Automating SWMM-based stormwater modelling and analysis through a tool-augmented single-agent system.
Abstract
Urban stormwater modelling plays a critical role in assessing interventions for flood risk and water quality management in response to ageing infrastructure and future uncertainties. However, modelling workflows in practice remain highly manual, and key steps in model configuration, execution, and interpretation often depend on specialised knowledge, leading to inefficiencies. Therefore, this study proposes SWMM-Agentic, a tool-augmented, large language model (LLM)-based single-agent system for urban stormwater modelling, simulation, and scenario analysis. Built on the Storm Water Management Model (SWMM), SWMM-Agentic uses one orchestration model to interpret natural-language instructions and sequentially invoke documented functions for traceable post-configuration workflows.
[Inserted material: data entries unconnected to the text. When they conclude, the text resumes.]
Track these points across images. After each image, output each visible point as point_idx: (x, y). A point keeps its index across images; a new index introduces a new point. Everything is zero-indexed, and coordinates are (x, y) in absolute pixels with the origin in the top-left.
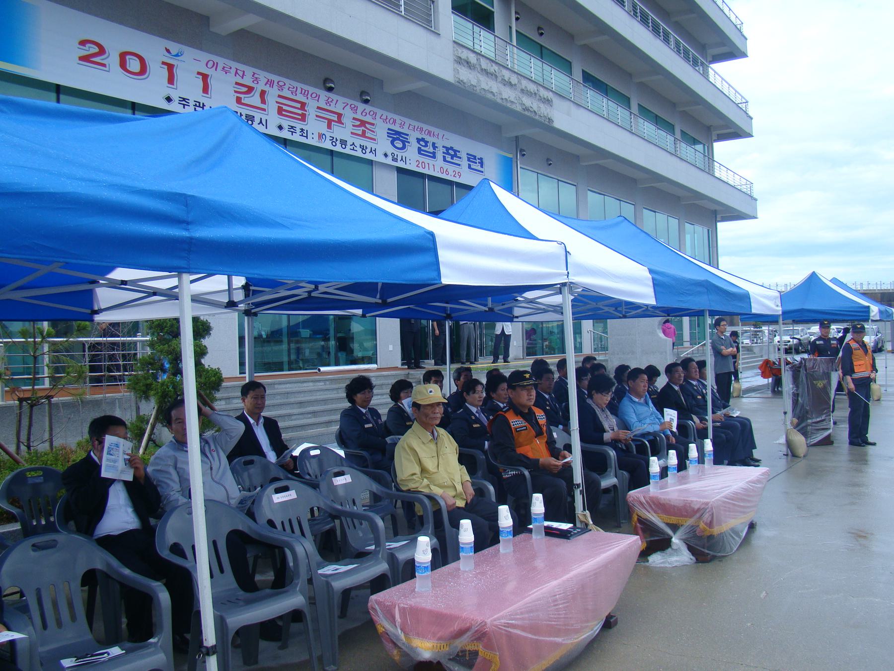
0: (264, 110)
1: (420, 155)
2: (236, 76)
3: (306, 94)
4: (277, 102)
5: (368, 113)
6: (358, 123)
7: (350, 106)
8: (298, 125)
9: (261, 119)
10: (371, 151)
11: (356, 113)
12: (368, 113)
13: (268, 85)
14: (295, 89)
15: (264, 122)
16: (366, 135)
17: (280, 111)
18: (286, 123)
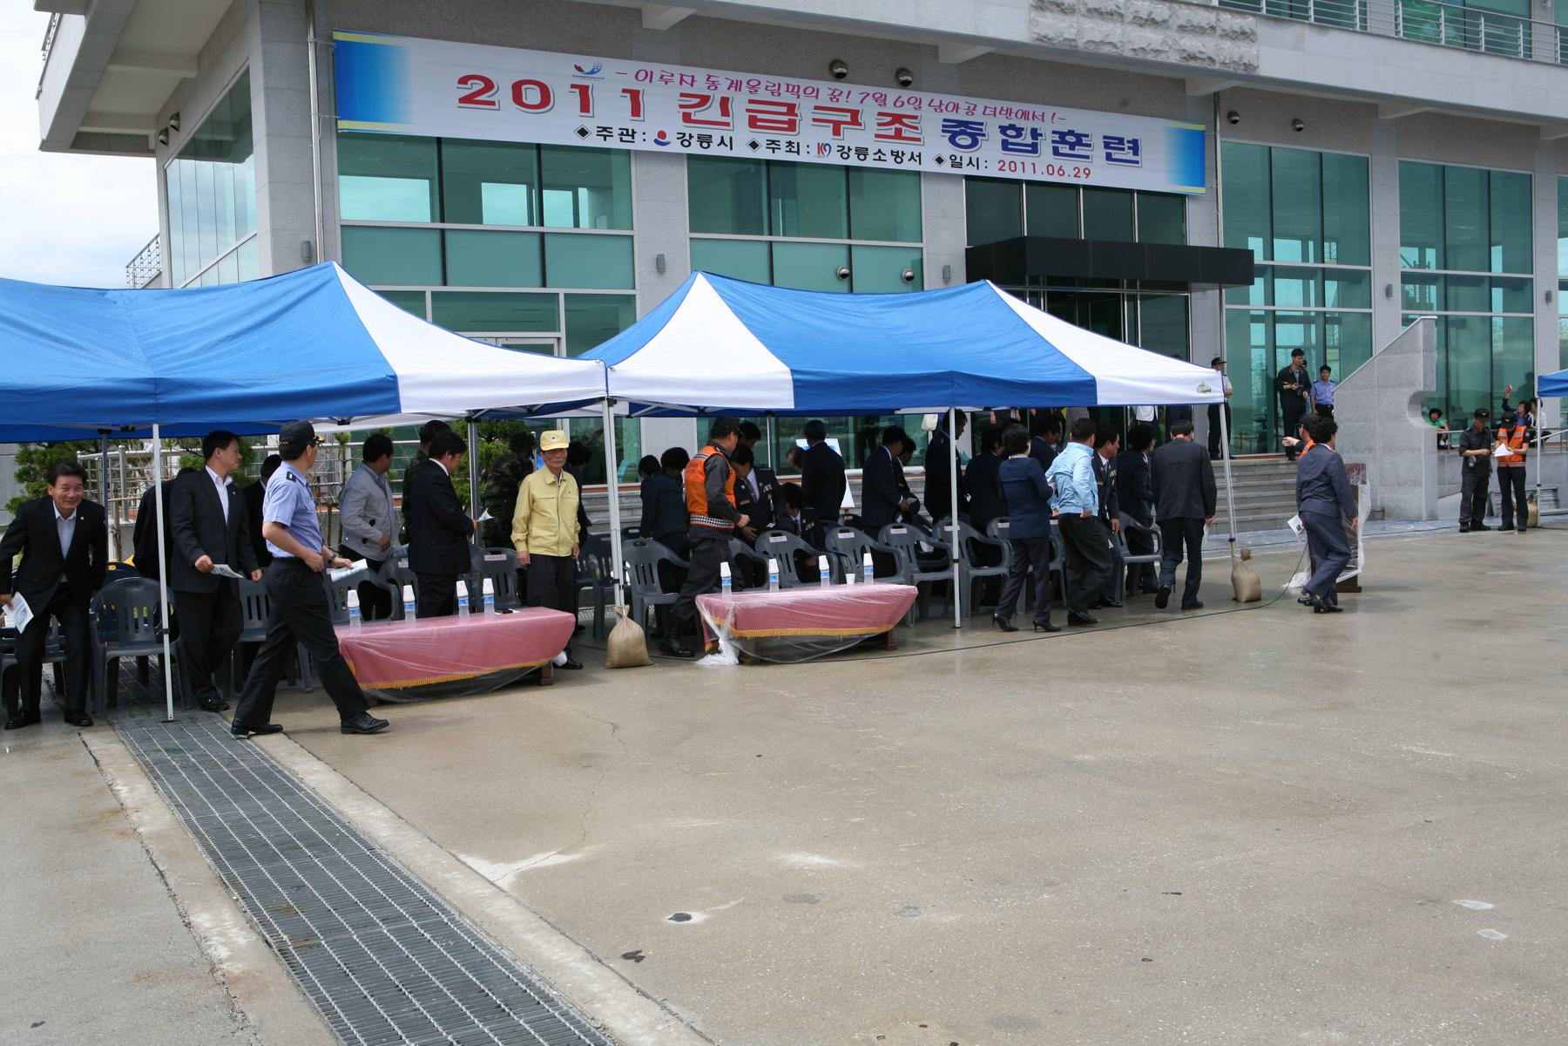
0: (728, 124)
1: (1006, 152)
2: (681, 84)
3: (796, 90)
4: (748, 110)
5: (906, 102)
6: (888, 119)
7: (873, 96)
8: (783, 138)
9: (722, 137)
10: (912, 157)
11: (885, 104)
12: (906, 102)
13: (733, 89)
14: (776, 87)
15: (727, 141)
16: (903, 135)
17: (753, 122)
18: (762, 137)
Evaluation on the Astlingen benchmark included capability demonstrations and a 60-task suite comprising 20 static, 20 dynamic, and 20 scenario-based tasks, executed once with each of three LLMs to produce 180 model-task runs. DeepSeek-V3.2-Exp successfully completed 59/60 tasks (98.3%), Qwen3-236B completed 58/60 (96.7%), and Qwen3-14B completed 45/60 (75.0%). Across 180 runs, 89 of 100 failed tool calls were followed by a successful corrective call within three attempts. SWMM-Agentic also reproduced network characteristics, compared alternative control strategies, and conducted a human-framed rain-garden experiment that showed decreasing combined sewer overflow discharge with diminishing marginal benefits at higher coverage. These results demonstrate that SWMM-Agentic can reliably operate existing SWMM models through natural language within the evaluated benchmark and tool scope, supporting accurate and reproducible stormwater simulation and analysis, and laying the groundwork for natural-language-driven platforms for integrated planning and hypothesis-driven research.